## Reading text

The at least first centering is carried out by guiding, with low clearance, either the drive shaft into the input shaft or, alternatively, the input shaft into the drive shaft. Therefore, there is a type of press fit, which has less radial play of the drive shaft relative to the input shaft, but allows for axial flexibility of the input shaft. As a result, a quieter operation of the first gear set element in the first planetary gear set, in particular at high rotational speeds and/or low load, can be ensured. Not least because of the particular centering, the input shaft or the first gear set element in the first planetary gear set is aligned coaxially with the drive shaft.
Alternatively, the at least one first centering is implemented as tooth tip centering on the spline. The input shaft is aligned with respect to the drive shaft via the tooth tip centering. By providing a tooth tip centering in the spline, further centerings, for example, in the form of a press fit or the like, can be dispensed with. In this sense, the input shaft is radially secured on the drive shaft via a tooth tip centering on the spline, and vice versa.
When the first centering is in the form of a press fit or the like, according to an example development of the invention, the input shaft is radially secured on the drive shaft, or vice versa, via at least one second centering. The second centering is preferably implemented identically to the first centering, and so reference is made to the comments presented with respect to the first centering.
According to one exemplary embodiment, the spline is arranged axially between the two centerings. The spline having the two centerings is therefore arranged axially between the axial stop and the toothing of the first gear set element in the first planetary gear set, such that axial forces do not act directly on the toothing of the first gear set element in the first planetary gear set. Due to the specific arrangement of the two centerings axially adjacently to the spline, the drive shaft can be effectively prevented from tilting in relation to the first gear set element in the first planetary gear set, or vice versa. In addition, the absence of radial play between the first gear set element in the first planetary gear set and the drive shaft is improved by a further centering. Alternatively, the centering can also take place directly in the toothing. For example, by centering the addendum circle of the shaft toothing in the root circle of the hub toothing, or vice versa.
The term “operatively connected” is to be understood to mean a permanent connection between two components, the permanent connection being provided for permanently transmitting drive power, in particular rotational speed and/or torque. The connection can be implemented directly, i.e., as a corotational connection, or via a fixed ratio. The connection can be implemented, for example, via a fixed shaft, a toothing, in particular a spur gear tooth system, and/or a wrap-around.
The term “at least indirectly” is to be understood to mean that two components are (operatively) connected to each other via at least one other component, located between the two components, or that the two components are directly connected to each other. Therefore, other components can be arranged between shafts or gear wheels, the components being operatively connected to the shaft or to the gear wheel.

## Excerpted records

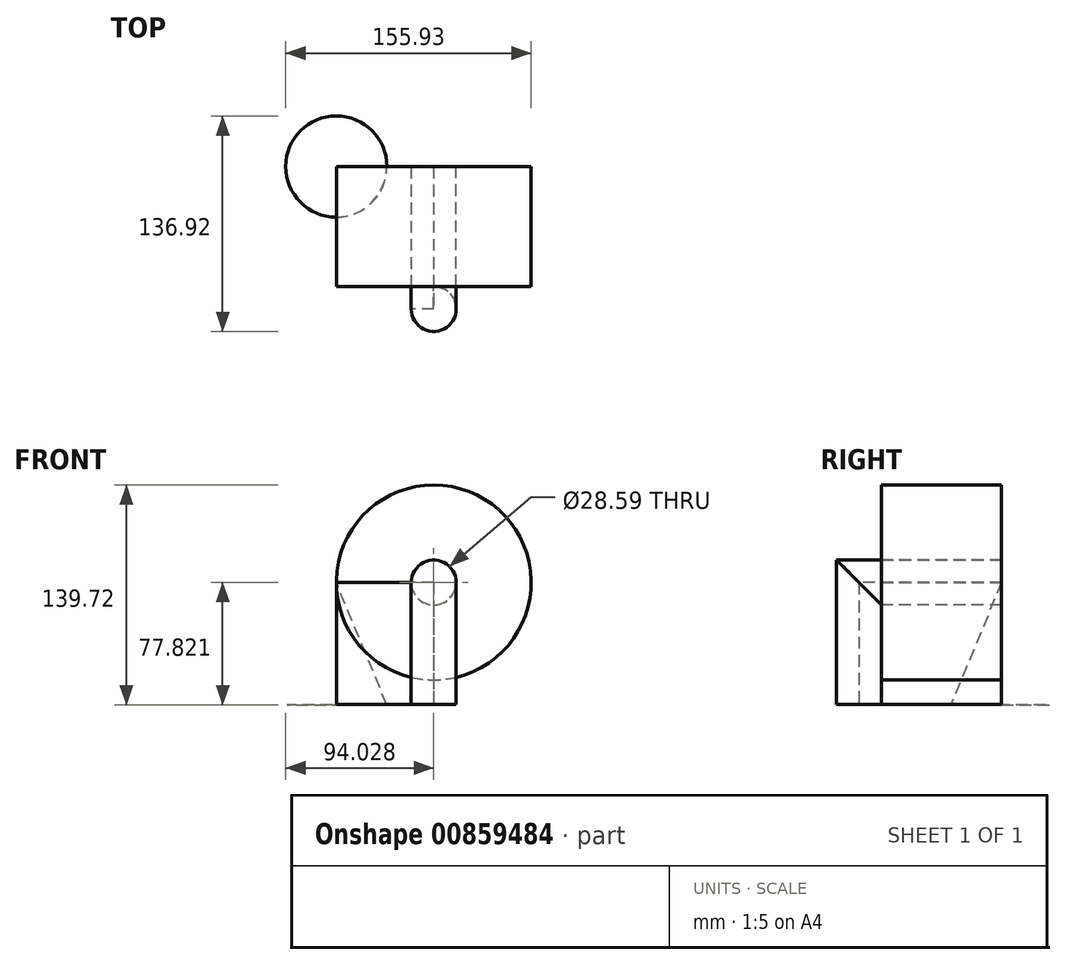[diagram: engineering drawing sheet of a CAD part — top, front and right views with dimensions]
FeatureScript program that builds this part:
annotation { "Feature Type Name" : "Feature", "Feature Type Description" : "" }
export const myFeature = defineFeature(function(context is Context, id is Id, definition is map)
    precondition{}
    {
        {
            var Q0;
            Q0=qCreatedBy(makeId("Front.planeOp"),FACE);
            var sketch = newSketch(context, id + "F0", { "sketchPlane" : qUnion([Q0])});
            skLineSegment(sketch, "E0", {"start": v(-32.23, 39.2) * mm, "end": v(-32.23, -38.63) * mm});
            skLineSegment(sketch, "E1", {"start": v(-32.23, -38.63) * mm, "end": v(-64.36, -38.63) * mm});
            skLineSegment(sketch, "E2", {"start": v(-64.36, -38.63) * mm, "end": v(-32.23, 39.2) * mm});
            skLineSegment(sketch, "E3.bottom", {"start": v(-32.23, 39.2) * mm, "end": v(29.67, 39.2) * mm});
            skLineSegment(sketch, "E3.top", {"start": v(-32.23, -38.4) * mm, "end": v(29.67, -38.4) * mm});
            skLineSegment(sketch, "E3.left", {"start": v(-32.23, 39.2) * mm, "end": v(-32.23, -38.4) * mm});
            skLineSegment(sketch, "E3.right", {"start": v(29.67, 39.2) * mm, "end": v(29.67, -38.4) * mm});
            skCircle(sketch, "E4", {"center": v(29.67, 39.2) * mm, "radius": 14.3 * mm});
            skSolve(sketch);
        }
        {
            var Q0;
            {var subQ1=sQuery(id+"F0.wireOp",EDGE,"E3.top");Q0=makeQuery(id+"F0.imprint","IMPRINT",FACE,{"disambiguationData":[TD([[makeQuery(id+"F0.imprint","IMPRINT",EDGE,{"derivedFrom":subQ1}),1.0]])]});}
            extrude(context, id + "F1", {"entities" : qUnion([Q0]), "depth" : 76.2 * mm, "offsetDistance" : 25.4 * mm});
        }
        {
            var Q0;
            Q0=makeQuery(id+"F0.imprint","IMPRINT",FACE,{"disambiguationData":[TD([[makeQuery(id+"F0.imprint","IMPRINT",EDGE,{"derivedFrom":sQuery(id+"F0.wireOp",EDGE,"E0")}),-1.0]])]});
            var Q1;
            Q1=sQuery(id+"F0.wireOp",EDGE,"E3.left");
            revolve(context, id + "F2", {"operationType" : NewBodyOperationType.ADD, "surfaceOperationType" : NewSurfaceOperationType.NEW, "entities" : qUnion([Q0]), "axis" : qUnion([Q1]), "revolveType" : RevolveType.ONE_DIRECTION, "angle" : 360 * degree});
        }
        {
            var Q0;
            Q0=qCreatedBy(makeId("Front.planeOp"),FACE);
            cPlane(context, id + "F3", {"entities" : qUnion([Q0]), "cplaneType" : CPlaneType.OFFSET, "offset" : 127 * mm, "width" : 152.4 * mm, "height" : 152.4 * mm});
        }
        {
            var Q0;
            {var subQ0=sQuery(id+"F0.wireOp",EDGE,"E3.right");var subQ1=sQuery(id+"F0.wireOp",EDGE,"E3.bottom");var subQ2=makeQuery(id+"F0.imprint","INTERSECT",VERTEX,{"derivedFrom":[subQ1,subQ0]});Q0=makeQuery(id+"F0.imprint","IMPRINT",FACE,{"disambiguationData":[TD([[makeQuery(id+"F0.imprint","IMPRINT",EDGE,{"disambiguationData":[TD([[subQ2,1.0]])],"derivedFrom":subQ1}),1.0]])]});}
            var Q1;
            Q1=makeQuery(id+"F1.opExtrude","SWEPT_EDGE",EDGE,{"disambiguationData":[OSD([sQuery(id+"F0.wireOp",EDGE,"E3.right"),sQuery(id+"F0.wireOp",EDGE,"E4")])]});
            var Q2;
            Q2=makeQuery(id+"F1.opExtrude","CAP_EDGE",EDGE,{"disambiguationData":[OSD([sQuery(id+"F0.wireOp",EDGE,"E3.right")])],"isStart":false});
            sweep(context, id + "F4", {"profiles" : qUnion([Q0]), "path" : qUnion([Q1, Q2])});
        }
        {
            var Q0;
            Q0=makeQuery(id+"F1.opExtrude","SWEPT_FACE",FACE,{"disambiguationData":[OSD([sQuery(id+"F0.wireOp",EDGE,"E3.bottom")])]});
            var Q1;
            {var subQ0=sQuery(id+"F0.wireOp",EDGE,"E4");var subQ1=sQuery(id+"F0.wireOp",EDGE,"E3.right");Q1=makeQuery(id+"F4.opSweep","SWEPT_FACE",FACE,{"disambiguationData":[OSD([subQ1,subQ0]),TDD([makeQuery(id+"F0.imprint","IMPRINT",EDGE,{"disambiguationData":[TD([[makeQuery(id+"F0.imprint","INTERSECT",VERTEX,{"derivedFrom":[sQuery(id+"F0.wireOp",EDGE,"E3.bottom"),subQ0]}),1.0]])],"derivedFrom":subQ0}),makeQuery(id+"F1.opExtrude","SWEPT_EDGE",EDGE,{"disambiguationData":[OSD([subQ1,subQ0])]})])]});}
            revolve(context, id + "F5", {"surfaceOperationType" : NewSurfaceOperationType.NEW, "entities" : qUnion([Q0]), "axis" : qUnion([Q1]), "revolveType" : RevolveType.FULL});
        }
    });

## Goal
Can you continue the passage on drive shaft centering from the point where it stops? The entries are not needed.

## Response for this exercise
A motor vehicle according to example aspects of the invention has at least one drive train as described above. The drive train according to example aspects of the invention can therefore be used in a motor vehicle, in particular, an automobile (for example, a passenger car weighing less than three and a half (3.5) tons), a bus, or a truck (busses and trucks can weigh more than three and a half (3.5) tons). The motor vehicle is, in particular, an electric vehicle or a hybrid vehicle when the prime mover of the drive train is an electric machine. The motor vehicle has at least two axles, one of the axles forming an axle of the motor vehicle, which is drivable by the drive train. The drive train according to example aspects of the invention is operatively arranged on this drive axle, wherein a drive power of the prime mover is transmited via the transmission onto the wheels on the motor vehicle, which are operatively connected to the output shafts. It is also conceivable to provide a drive train according to example aspects of the invention for each axle of the motor vehicle, such that each axle is a driven axle.
The definitions presented above and comments presented regarding technical effects, advantages, and advantageous embodiments of the drive train according to example aspects of the invention also apply similarly for the motor vehicle according to example aspects of the invention, and vice versa.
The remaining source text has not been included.